→ Exercise requirements
If a line in the records below contains the word "Equations", copy it out.

Edit difference data:
--- START ---

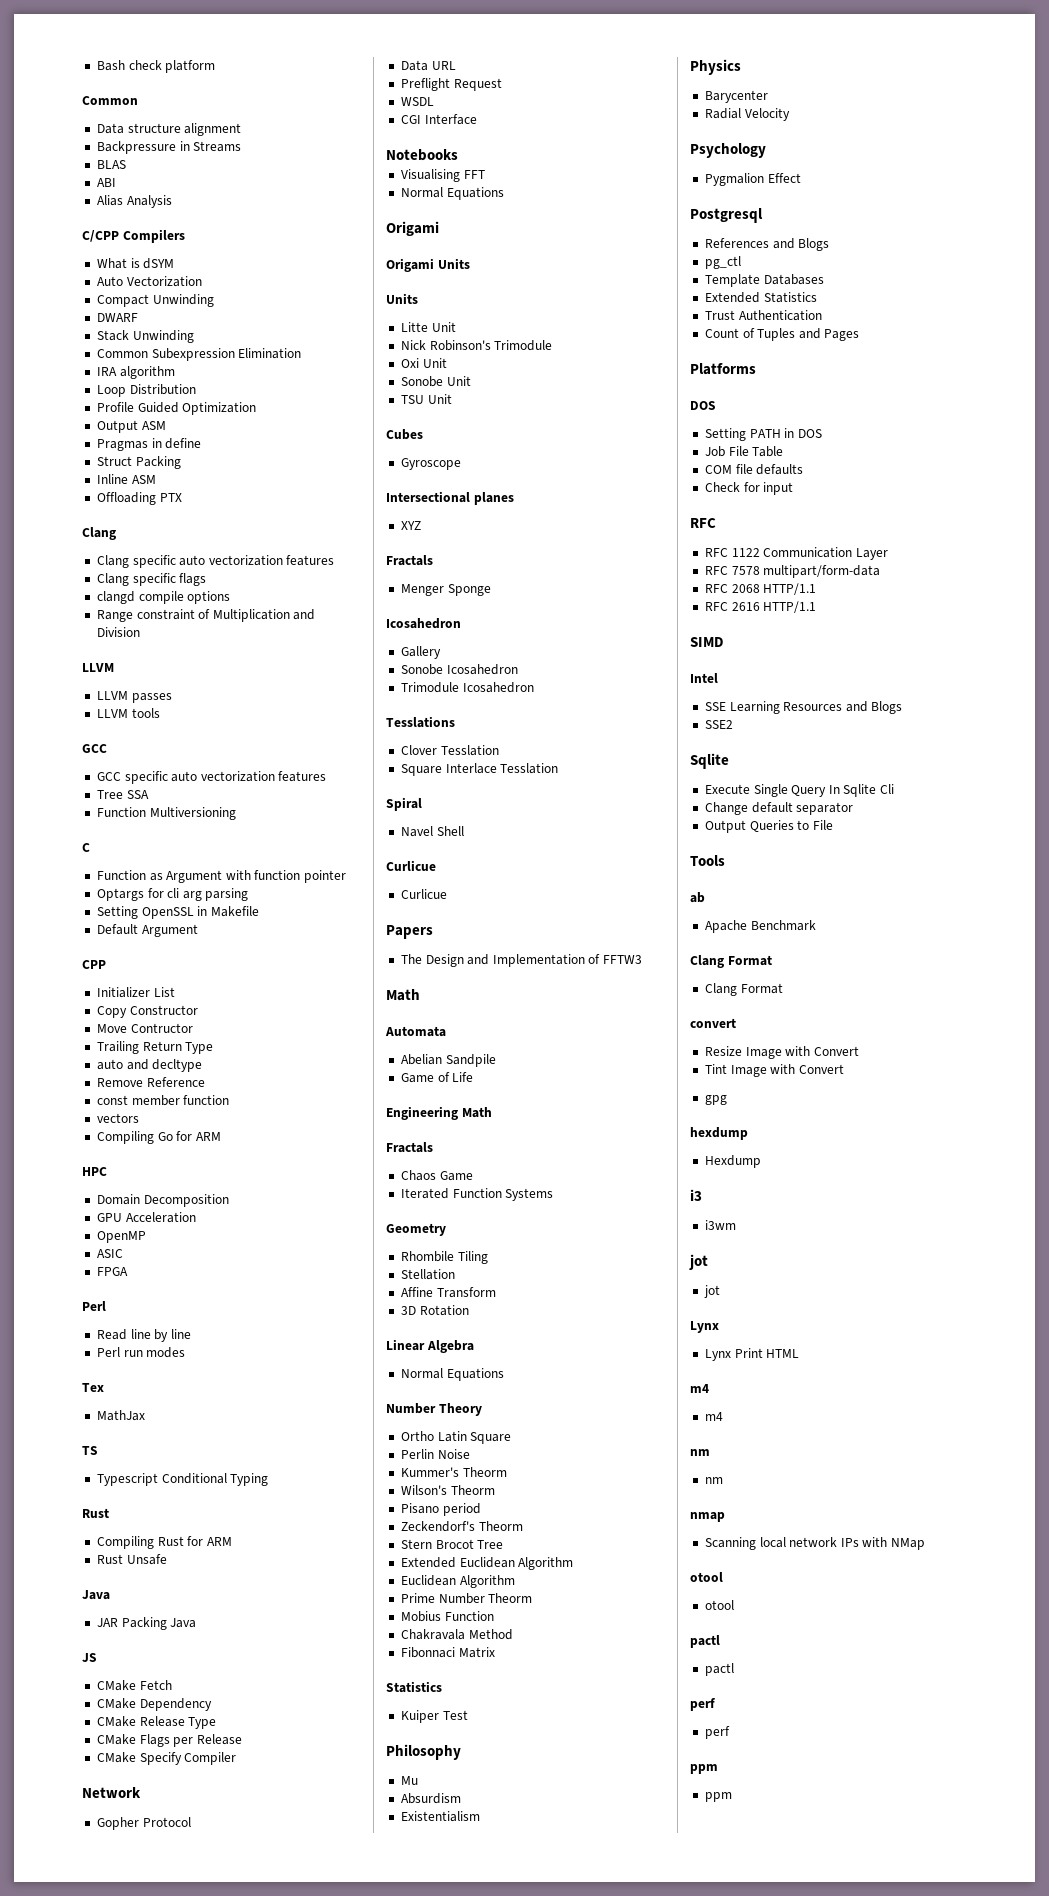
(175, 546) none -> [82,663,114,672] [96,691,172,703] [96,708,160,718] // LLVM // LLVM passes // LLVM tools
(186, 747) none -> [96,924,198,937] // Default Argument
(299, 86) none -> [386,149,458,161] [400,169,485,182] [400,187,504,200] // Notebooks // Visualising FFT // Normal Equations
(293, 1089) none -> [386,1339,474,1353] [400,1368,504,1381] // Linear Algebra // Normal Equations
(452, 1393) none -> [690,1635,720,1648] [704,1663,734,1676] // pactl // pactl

--- END ---

→ Reply to the exercise
(299, 86) none -> [386,149,458,161] [400,169,485,182] [400,187,504,200] // Notebooks // Visualising FFT // Normal Equations
(293, 1089) none -> [386,1339,474,1353] [400,1368,504,1381] // Linear Algebra // Normal Equations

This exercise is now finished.